Il n'en demeure pas moins que, au cours des deux premières années d'activité du conseil d'éthique, la plupart des plaintes visaient les publicités de Molson Coors et de Labatt Budweiser, le plus souvent pour leur caractère sexiste. En 2008, Molson a récolté 151 des 221 plaintes pour son «calendrier des plus belles filles de l'Est du Québec», qui a été retiré après une dizaine de jours de controverse en juillet 2008.

Les deux brasseurs ne font pas partie du Conseil d'éthique de l'industrie québécoise des boissons alcooliques, auquel l'adhésion est volontaire et dont les décisions ne vont pas plus loin que l'avis. «Nous estimons que la réglementation actuelle est efficace et suffisante», dit Douglas Chow.

Les Normes canadiennes de la publicité (NCP) voient aussi leur téléphone sonner souvent à cause des publicités des deux grands brasseurs. «La plupart du temps, les plaintes que nous recevons au sujet des annonceurs de bière concernent l'image de la femme», souligne la directrice des communications, Danielle Lefrançois.

Plus ça change, plus c'est pareil

Bien qu'elles suscitent des plaintes, les pubs comme celle du camp Bud reviennent année après année.

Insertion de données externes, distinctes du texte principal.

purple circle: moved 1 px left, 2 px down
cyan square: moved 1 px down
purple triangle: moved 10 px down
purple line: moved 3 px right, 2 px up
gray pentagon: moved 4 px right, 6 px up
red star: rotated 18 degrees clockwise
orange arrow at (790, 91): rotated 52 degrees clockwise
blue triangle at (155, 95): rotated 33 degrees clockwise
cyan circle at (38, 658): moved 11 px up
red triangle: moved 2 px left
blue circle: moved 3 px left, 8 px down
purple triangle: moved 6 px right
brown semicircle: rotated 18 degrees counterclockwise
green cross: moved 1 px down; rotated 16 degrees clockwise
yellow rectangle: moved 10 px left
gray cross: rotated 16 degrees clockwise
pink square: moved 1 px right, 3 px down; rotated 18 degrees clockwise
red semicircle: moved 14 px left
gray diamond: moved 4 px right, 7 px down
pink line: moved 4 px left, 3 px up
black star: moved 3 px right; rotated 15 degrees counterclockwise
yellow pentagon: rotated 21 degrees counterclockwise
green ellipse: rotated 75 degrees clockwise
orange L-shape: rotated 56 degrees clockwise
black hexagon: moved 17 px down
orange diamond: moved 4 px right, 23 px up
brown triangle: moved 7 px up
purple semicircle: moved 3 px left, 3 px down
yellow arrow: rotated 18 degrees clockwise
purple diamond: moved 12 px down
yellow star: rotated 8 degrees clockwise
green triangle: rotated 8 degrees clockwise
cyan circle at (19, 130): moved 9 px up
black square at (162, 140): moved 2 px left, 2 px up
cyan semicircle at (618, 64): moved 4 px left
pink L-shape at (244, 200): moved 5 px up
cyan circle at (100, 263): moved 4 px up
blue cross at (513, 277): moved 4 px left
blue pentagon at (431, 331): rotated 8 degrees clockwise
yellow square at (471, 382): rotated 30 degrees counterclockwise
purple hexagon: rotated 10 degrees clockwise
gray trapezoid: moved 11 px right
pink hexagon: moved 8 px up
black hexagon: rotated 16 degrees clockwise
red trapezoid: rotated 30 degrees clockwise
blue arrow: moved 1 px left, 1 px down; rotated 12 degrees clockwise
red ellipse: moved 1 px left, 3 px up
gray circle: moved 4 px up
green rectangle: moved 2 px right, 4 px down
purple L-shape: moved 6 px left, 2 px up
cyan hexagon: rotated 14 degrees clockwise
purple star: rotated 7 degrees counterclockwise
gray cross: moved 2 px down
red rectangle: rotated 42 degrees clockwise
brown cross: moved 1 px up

Selon Josée Quenneville, de la Meute-MédiAction, les organismes qui établissent les normes de publicité n'ont aucun pouvoir, car les brasseurs sont seulement invités à adopter leur code d'éthique. «C'est de l'autorégulation. C'est ça, le problème.»

Et les plaintes? «Ces publicités sont très remarquées, donc le risque n'est pas énorme, dit la publicitaire Anne Darche. On fesse fort pour le segment qu'on vise, quitte à éclabousser. Et regardez, on est en train d'en parler!»

«Le sexe vend, renchérit Denyse Côté, professeure au département de travail social de l'Université du Québec en Outaouais. Ça pogne et ça fait vendre de la bière.»

Personne de la Fédération des femmes du Québec ni de la Coalition nationale contre les publicités sexistes n'était en mesure de commenter.